INPUT Start Marker

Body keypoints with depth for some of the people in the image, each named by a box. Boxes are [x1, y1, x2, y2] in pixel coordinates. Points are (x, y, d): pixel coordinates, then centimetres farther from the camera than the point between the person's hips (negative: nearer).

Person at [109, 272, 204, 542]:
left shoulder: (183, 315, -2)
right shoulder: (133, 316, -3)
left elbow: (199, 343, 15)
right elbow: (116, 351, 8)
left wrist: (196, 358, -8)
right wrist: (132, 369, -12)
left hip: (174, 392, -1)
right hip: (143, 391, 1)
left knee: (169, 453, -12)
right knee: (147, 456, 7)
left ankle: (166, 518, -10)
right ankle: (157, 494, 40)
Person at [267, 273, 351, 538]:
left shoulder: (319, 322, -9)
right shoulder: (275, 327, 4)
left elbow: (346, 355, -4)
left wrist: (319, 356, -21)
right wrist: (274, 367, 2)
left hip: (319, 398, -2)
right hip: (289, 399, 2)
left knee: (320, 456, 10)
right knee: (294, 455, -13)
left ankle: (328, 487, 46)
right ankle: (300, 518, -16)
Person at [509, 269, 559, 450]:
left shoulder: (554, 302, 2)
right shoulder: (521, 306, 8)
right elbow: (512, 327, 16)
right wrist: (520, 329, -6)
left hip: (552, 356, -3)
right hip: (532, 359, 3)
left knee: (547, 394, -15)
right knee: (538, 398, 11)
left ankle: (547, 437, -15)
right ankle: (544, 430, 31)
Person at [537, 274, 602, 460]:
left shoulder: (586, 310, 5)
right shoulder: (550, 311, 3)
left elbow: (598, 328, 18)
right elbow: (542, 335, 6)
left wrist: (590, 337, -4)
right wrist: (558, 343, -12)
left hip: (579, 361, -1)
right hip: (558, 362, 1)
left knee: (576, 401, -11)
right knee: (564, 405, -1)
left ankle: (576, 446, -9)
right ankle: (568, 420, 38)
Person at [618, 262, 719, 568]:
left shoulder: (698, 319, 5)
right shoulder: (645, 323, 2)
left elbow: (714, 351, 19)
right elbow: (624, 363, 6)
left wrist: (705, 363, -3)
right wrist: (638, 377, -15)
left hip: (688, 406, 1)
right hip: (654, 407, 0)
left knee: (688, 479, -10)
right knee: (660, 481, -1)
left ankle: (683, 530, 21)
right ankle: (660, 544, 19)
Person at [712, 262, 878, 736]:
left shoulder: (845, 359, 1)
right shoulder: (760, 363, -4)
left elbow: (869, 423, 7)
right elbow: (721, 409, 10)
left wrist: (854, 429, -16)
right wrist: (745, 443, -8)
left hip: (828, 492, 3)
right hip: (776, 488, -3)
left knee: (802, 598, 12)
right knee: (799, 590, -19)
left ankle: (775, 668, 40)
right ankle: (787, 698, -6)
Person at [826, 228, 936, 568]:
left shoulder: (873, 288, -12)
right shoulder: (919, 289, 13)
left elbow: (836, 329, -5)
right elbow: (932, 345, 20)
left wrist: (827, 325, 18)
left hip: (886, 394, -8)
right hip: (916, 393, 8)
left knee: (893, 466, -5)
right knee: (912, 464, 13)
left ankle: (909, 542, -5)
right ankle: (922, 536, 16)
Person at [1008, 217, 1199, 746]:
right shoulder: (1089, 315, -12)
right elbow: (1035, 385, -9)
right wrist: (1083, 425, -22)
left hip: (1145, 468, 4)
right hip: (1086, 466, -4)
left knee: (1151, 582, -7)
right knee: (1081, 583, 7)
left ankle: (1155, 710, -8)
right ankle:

INPUT End Marker

Retype all the records above without changing a word.

> _ANSWER TO THIS EXERCISE_
Body keypoints with depth for some of the people in the image, each named by a box. Boxes are [x1, y1, x2, y2] in pixel coordinates. Points are (x, y, d): pixel coordinates, then centimetres farther from the camera than the point between the person's hips (negative: nearer).

Person at [109, 272, 204, 542]:
left shoulder: (183, 315, -2)
right shoulder: (133, 316, -3)
left elbow: (199, 343, 15)
right elbow: (116, 351, 8)
left wrist: (196, 358, -8)
right wrist: (132, 369, -12)
left hip: (174, 392, -1)
right hip: (143, 391, 1)
left knee: (169, 453, -12)
right knee: (147, 456, 7)
left ankle: (166, 518, -10)
right ankle: (157, 494, 40)
Person at [267, 273, 351, 538]:
left shoulder: (319, 322, -9)
right shoulder: (275, 327, 4)
left elbow: (346, 355, -4)
left wrist: (319, 356, -21)
right wrist: (274, 367, 2)
left hip: (319, 398, -2)
right hip: (289, 399, 2)
left knee: (320, 456, 10)
right knee: (294, 455, -13)
left ankle: (328, 487, 46)
right ankle: (300, 518, -16)
Person at [509, 269, 559, 450]:
left shoulder: (554, 302, 2)
right shoulder: (521, 306, 8)
right elbow: (512, 327, 16)
right wrist: (520, 329, -6)
left hip: (552, 356, -3)
right hip: (532, 359, 3)
left knee: (547, 394, -15)
right knee: (538, 398, 11)
left ankle: (547, 437, -15)
right ankle: (544, 430, 31)
Person at [537, 274, 602, 460]:
left shoulder: (586, 310, 5)
right shoulder: (550, 311, 3)
left elbow: (598, 328, 18)
right elbow: (542, 335, 6)
left wrist: (590, 337, -4)
right wrist: (558, 343, -12)
left hip: (579, 361, -1)
right hip: (558, 362, 1)
left knee: (576, 401, -11)
right knee: (564, 405, -1)
left ankle: (576, 446, -9)
right ankle: (568, 420, 38)
Person at [618, 262, 719, 568]:
left shoulder: (698, 319, 5)
right shoulder: (645, 323, 2)
left elbow: (714, 351, 19)
right elbow: (624, 363, 6)
left wrist: (705, 363, -3)
right wrist: (638, 377, -15)
left hip: (688, 406, 1)
right hip: (654, 407, 0)
left knee: (688, 479, -10)
right knee: (660, 481, -1)
left ankle: (683, 530, 21)
right ankle: (660, 544, 19)
Person at [712, 262, 878, 736]:
left shoulder: (845, 359, 1)
right shoulder: (760, 363, -4)
left elbow: (869, 423, 7)
right elbow: (721, 409, 10)
left wrist: (854, 429, -16)
right wrist: (745, 443, -8)
left hip: (828, 492, 3)
right hip: (776, 488, -3)
left knee: (802, 598, 12)
right knee: (799, 590, -19)
left ankle: (775, 668, 40)
right ankle: (787, 698, -6)
Person at [826, 228, 936, 568]:
left shoulder: (873, 288, -12)
right shoulder: (919, 289, 13)
left elbow: (836, 329, -5)
right elbow: (932, 345, 20)
left wrist: (827, 325, 18)
left hip: (886, 394, -8)
right hip: (916, 393, 8)
left knee: (893, 466, -5)
right knee: (912, 464, 13)
left ankle: (909, 542, -5)
right ankle: (922, 536, 16)
Person at [1008, 217, 1199, 746]:
right shoulder: (1089, 315, -12)
right elbow: (1035, 385, -9)
right wrist: (1083, 425, -22)
left hip: (1145, 468, 4)
right hip: (1086, 466, -4)
left knee: (1151, 582, -7)
right knee: (1081, 583, 7)
left ankle: (1155, 710, -8)
right ankle:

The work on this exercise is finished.